George Mostow

George Daniel Mostow ( born July 4, 1923) is an American mathematician who deals primarily with differential geometry, algebraic groups and Lie groups.

Life

Mostow studied at Harvard University, where he received his doctorate at Garrett Birkhoff 1948 (The extensibility of local Lie Groups of Transformations and Groups on Surfaces ). From 1952 he was a professor at Yale University, where he retired in 1999 at Johns Hopkins University and from 1961.

1957 was Mostow Guggenheim Fellow. He is since 1974 a member of the National Academy of Sciences and was 1987/8 president of the American Mathematical Society.

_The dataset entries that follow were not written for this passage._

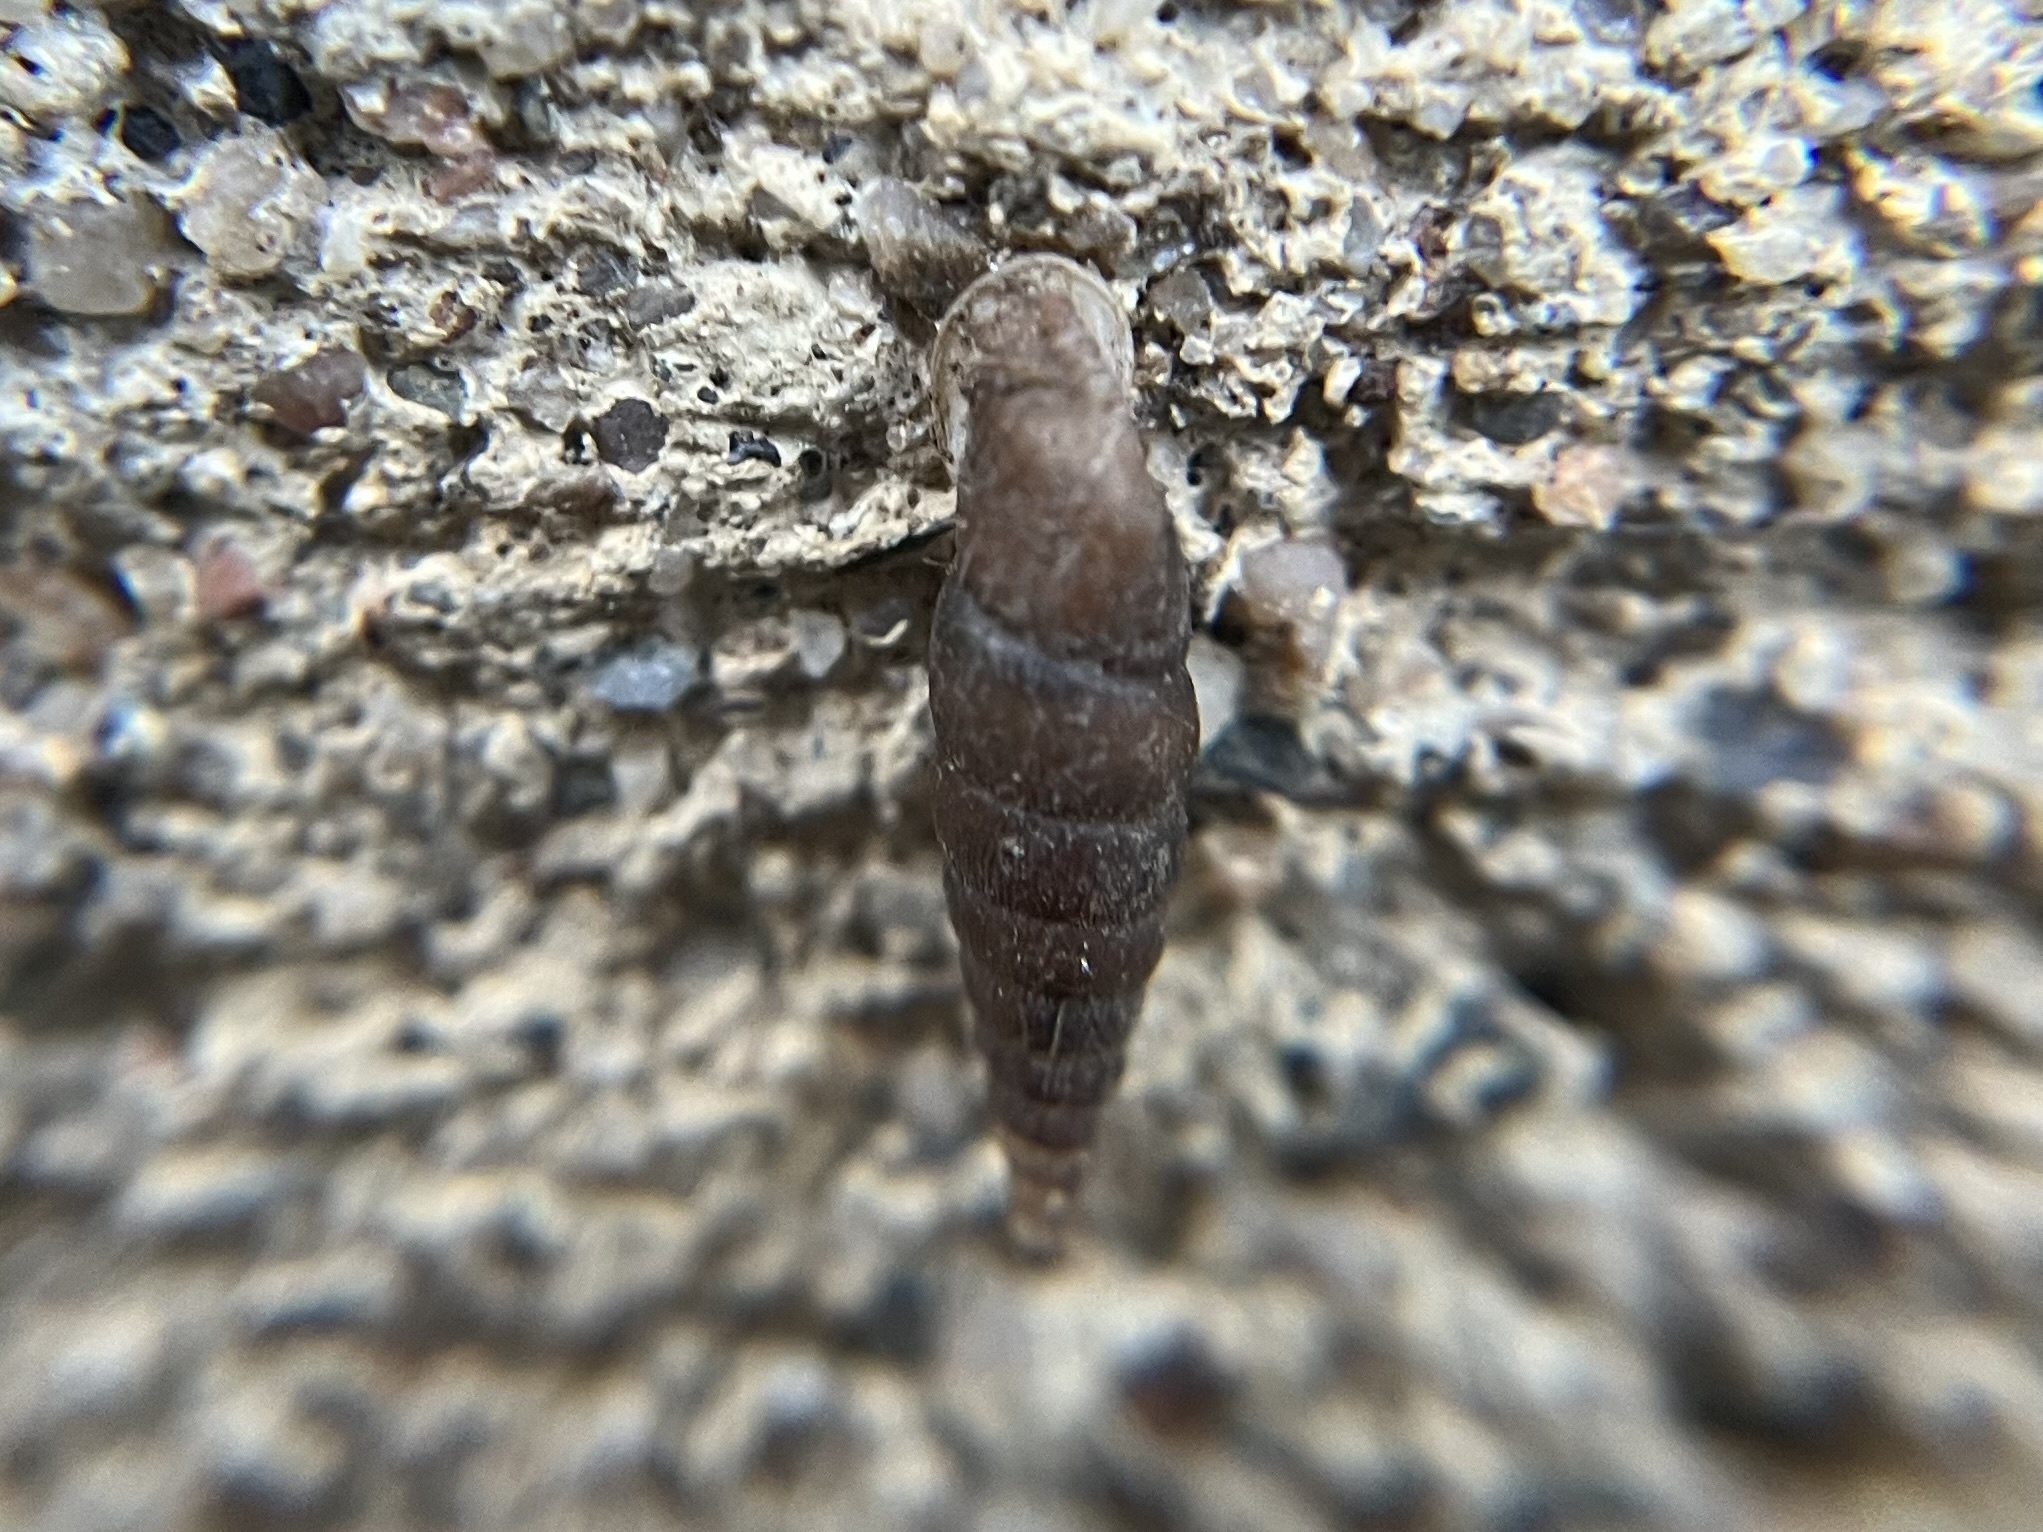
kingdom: Animalia
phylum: Mollusca
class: Gastropoda
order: Stylommatophora
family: Clausiliidae
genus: Alinda
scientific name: Alinda biplicata
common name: Thames door snail
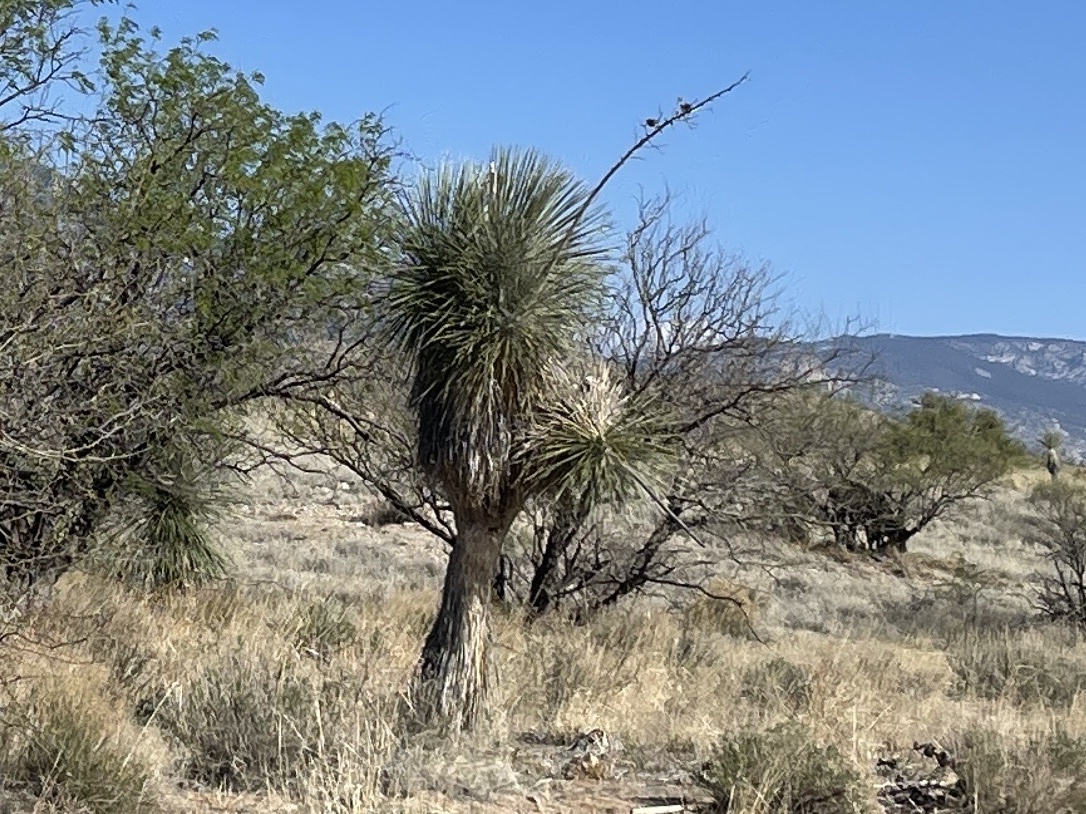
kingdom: Plantae
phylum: Tracheophyta
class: Liliopsida
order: Asparagales
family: Asparagaceae
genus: Yucca
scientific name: Yucca elata
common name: Palmella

In 1993 he received the Leroy P. Steele Prize for achievements in research and his book Strong rigidity in locally symmetric spaces of 1973. 1970 he was Invited Speaker at the International Congress of Mathematicians in Nice (The rigidity of locally symmetric spaces ). In 2013 he was awarded the Wolf Prize in Mathematics.

Work

He discovered and examined rigidity properties of lattices in semisimple Lie groups (without compact factor groups and centers ), that is, discrete subgroups of semisimple Lie groups, so that the quotient space of the Lie group modulo the discrete subgroup compact. Its rigidity theorem from 1972 states that isomorphisms of the lattice can be expanded in these Lie groups on analytic isomorphisms of Lie groups, except for. Applied to hyperbolic spaces it says that hyperbolic manifolds finite volume are clearly defined in more than two dimensions by their fundamental group. Mostow's work revived the study of symmetric spaces ( William Thurston's classification of three-dimensional manifolds ) and were based more rigidity sets, for example, by Grigori Aleksandrovich Margulis, Mostow 1974 the building on the Arithmetizität of lattices in semisimple Lie groups of rank > 1 proved.

Writings

• With Pierre Deligne: Commensurabilities among lattices in. Annals of Mathematical Studies, Princeton University Press 1993.
• With Deligne: monodromy of hypergeometric functions and nonlattice integral monodromy. Inst Hautes Études Sci. Publ Math No. 63 (1986), 5-89.
• Generalized Picard lattices Arising from half- integral conditions. Inst Hautes Études Sci. Publ Math No. 63 (1986), 91-106.
• Yum - Tong Siu: A compact Kähler surface of negative curvature not covered by the ball. Ann. of Math ( 2) 112 (1980 ), no 2, 321-360.
• On a remarkable class of polyhedra in complex hyperbolic space. Pacific J. Math 86 (1980 ), no 1, 171-276.
• Strong rigidity of locally symmetric spaces. Annals of Mathematical Studies, Princeton 1973.
• Quasi - conformal mappings in n -space and the rigidity of hyperbolic space forms. Inst Hautes Études Sci. Publ Math No. 34 1968 53-104.
• Cohomology of topological groups and solvmanifolds. Ann. of Math ( 2) 1961 73 20-48.
• Equivariant embeddings in Euclidean space. Ann. of Math ( 2) 65 (1957 ), 432-446.
• Fully reducible subgroups of algebraic groups. Amer. J. Math 78 (1956 ), 200-221.
• Some new decomposition theorems for semi -simple groups. Mem Amer. Math Soc. 1955 ( 1955). no 14, 31-54.
• Factor spaces of solvable groups. Ann. of Math ( 2) 60, (1954). 1-27.